Privacy-preserving Searchable Databases with Controllable Leakage

TL;DR

This paper introduces P-McDb, a privacy-preserving searchable encryption scheme that minimizes data leakage, protects against inference attacks, and maintains efficiency, enabling secure multi-cloud database searches.

Contribution

It proposes a novel multi-cloud symmetric searchable encryption scheme with minimal leakage, forward/backward privacy, and resistance to inference and injection attacks.

Findings

P-McDb effectively reduces leakage and protects search patterns.

The scheme resists active injection and inference attacks.

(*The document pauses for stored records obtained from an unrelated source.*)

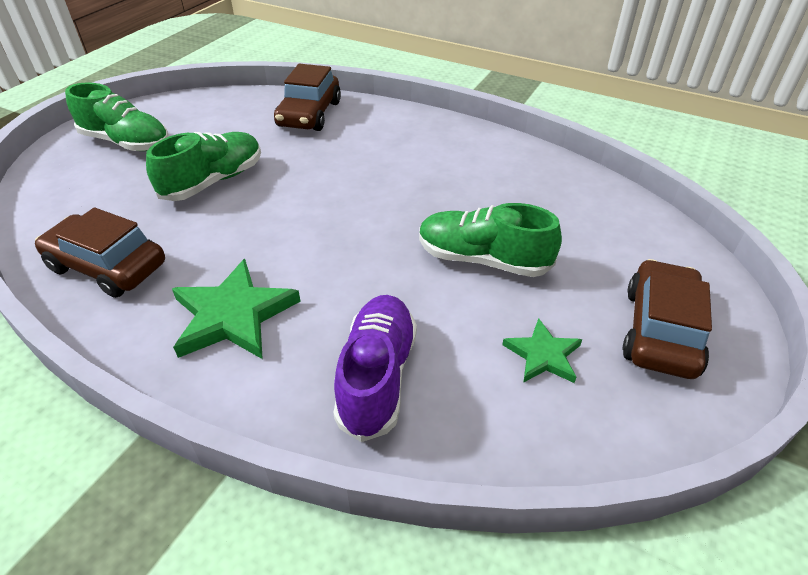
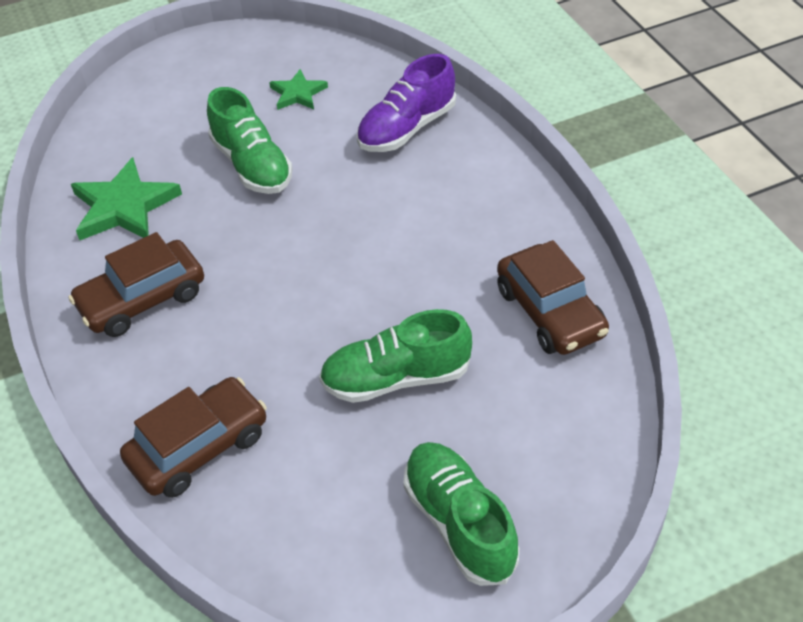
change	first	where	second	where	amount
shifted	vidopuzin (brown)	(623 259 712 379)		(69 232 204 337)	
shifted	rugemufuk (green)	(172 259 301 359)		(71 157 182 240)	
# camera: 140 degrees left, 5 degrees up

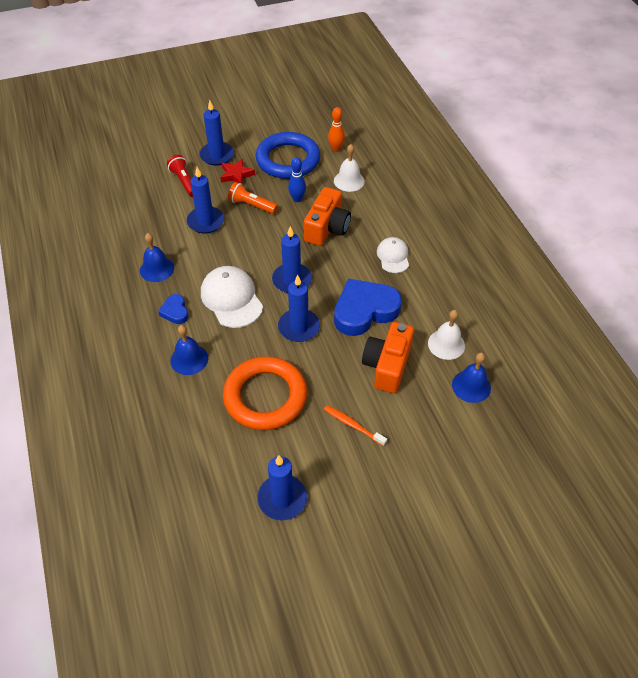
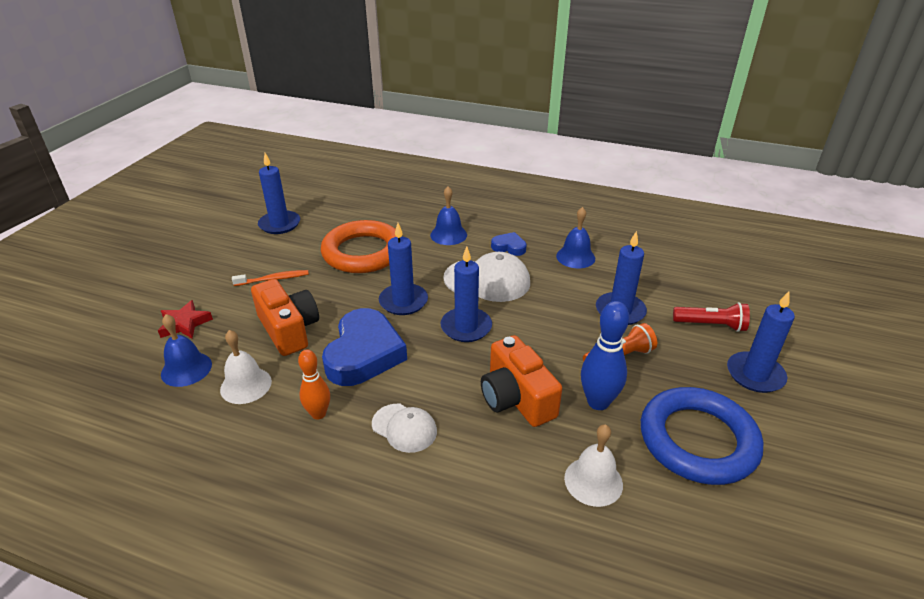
change	first	where	second	where	amount
shifted	rugemufuk (red)	(220 158 255 184)		(158 300 213 338)	
shifted	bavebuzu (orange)	(328 107 345 152)		(298 350 330 419)	
scaled	bavebuzu (blue)	(288 157 306 202)		(581 301 629 410)	x1.51
# camera: 130 degrees right, 15 degrees down

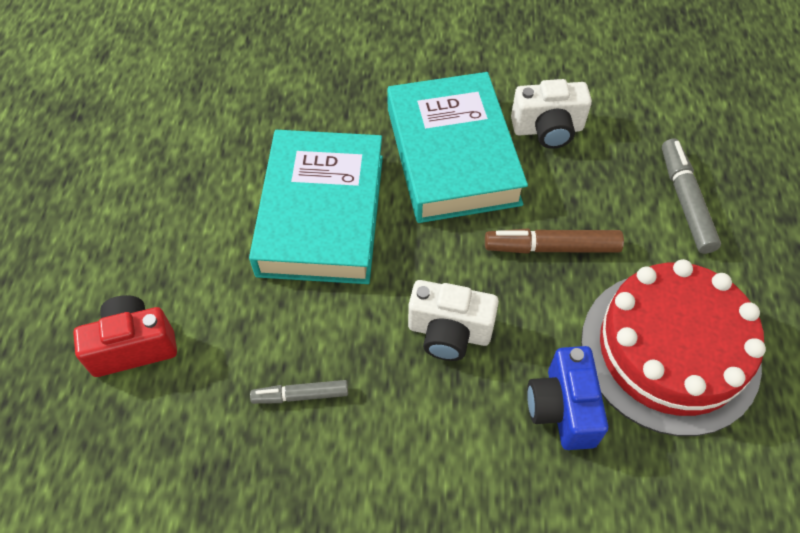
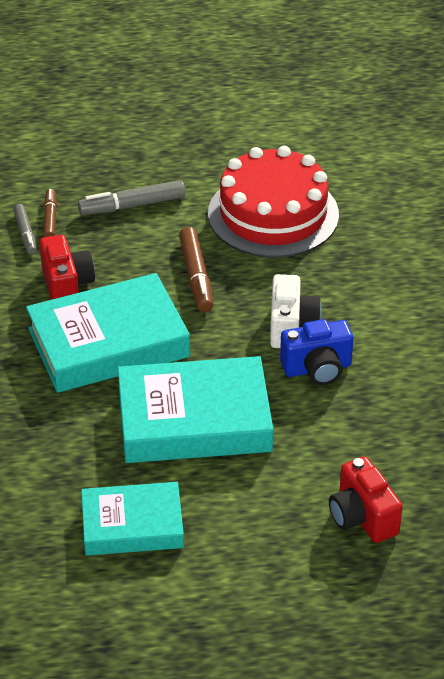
change	first	where	second	where	amount
shifted	pafepin (grey)	(250 380 348 404)		(13 204 37 255)	
repainted	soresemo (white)	(511 79 592 149)	soresemo (red)	(39 235 95 300)	
new			pafepin (brown)	(43 189 57 237)	
new			solelumo (turquoise)	(81 482 184 556)	
shifted	soresemo (blue)	(527 346 608 450)		(280 319 353 385)	
# camera: 100 degrees left, 15 degrees down

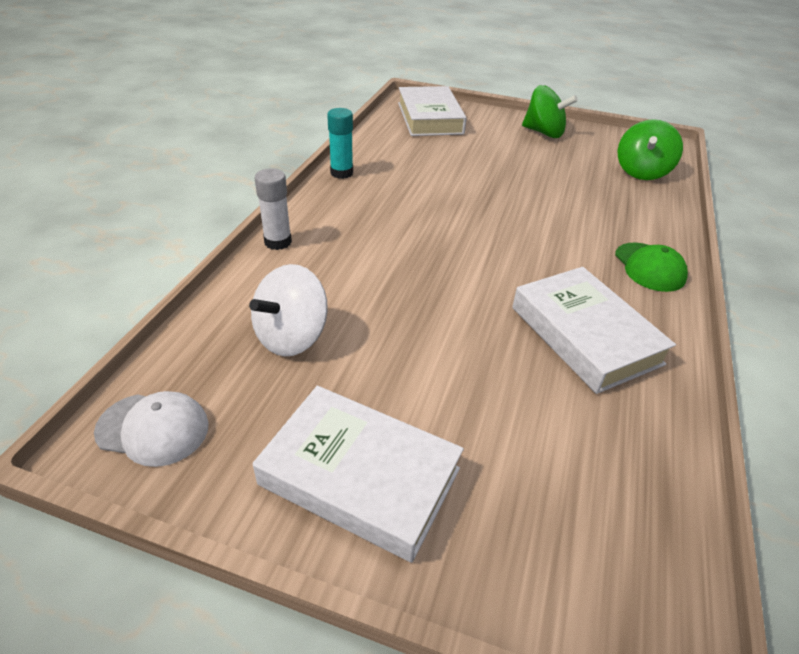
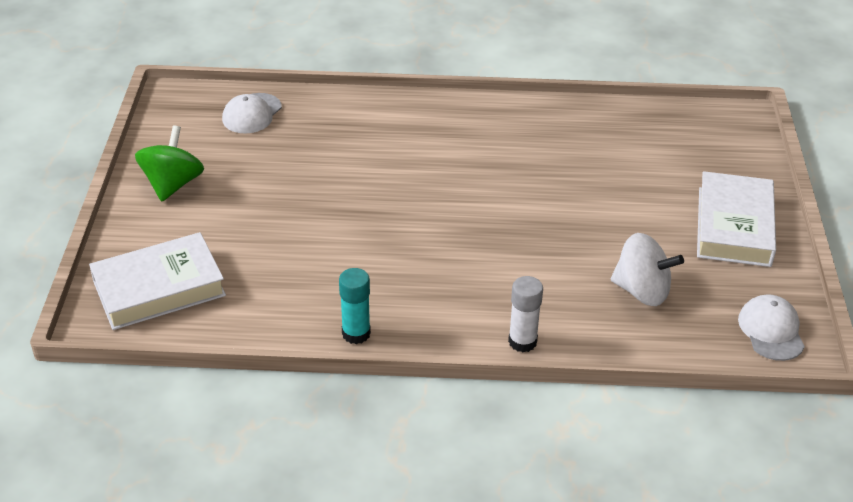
change	first	where	second	where	amount
swapped	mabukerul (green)	(618 119 683 180)	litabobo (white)	(222 93 282 134)	
gone	solelumo (white)	(512 267 676 394)			
gone	litabobo (green)	(615 243 688 292)			
# camera: 105 degrees left, 0 degrees up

Prototype implementation demonstrates practical efficiency.

Abstract

Searchable Encryption (SE) is a technique that allows Cloud Service Providers (CSPs) to search over encrypted datasets without learning the content of queries and records. In recent years, many SE schemes have been proposed to protect outsourced data from CSPs. Unfortunately, most of them leak sensitive information, from which the CSPs could still infer the content of queries and records by mounting leakage-based inference attacks, such as the count attack and file injection attack. In this work, first we define the leakage in searchable encrypted databases and analyse how the leakage is leveraged in existing leakage-based attacks. Second, we propose a Privacy-preserving Multi-cloud based dynamic symmetric SE (SSE) scheme for relational Database (P-McDb). P-McDb has minimal leakage, which not only ensures confidentiality of queries and records, but also protects the search, access, and size patterns from CSPs. Moreover, P-McDb ensures both forward and backward privacy of the database. Thus, P-McDb could resist existing leakage-based attacks, e.g., active file/record-injection attacks. We give security definition and analysis to show how P-McDb hides the aforementioned patterns. Finally, we implemented a prototype of P-McDb and test it using the TPC-H benchmark dataset. Our evaluation results show the feasibility and practical efficiency of P-McDb.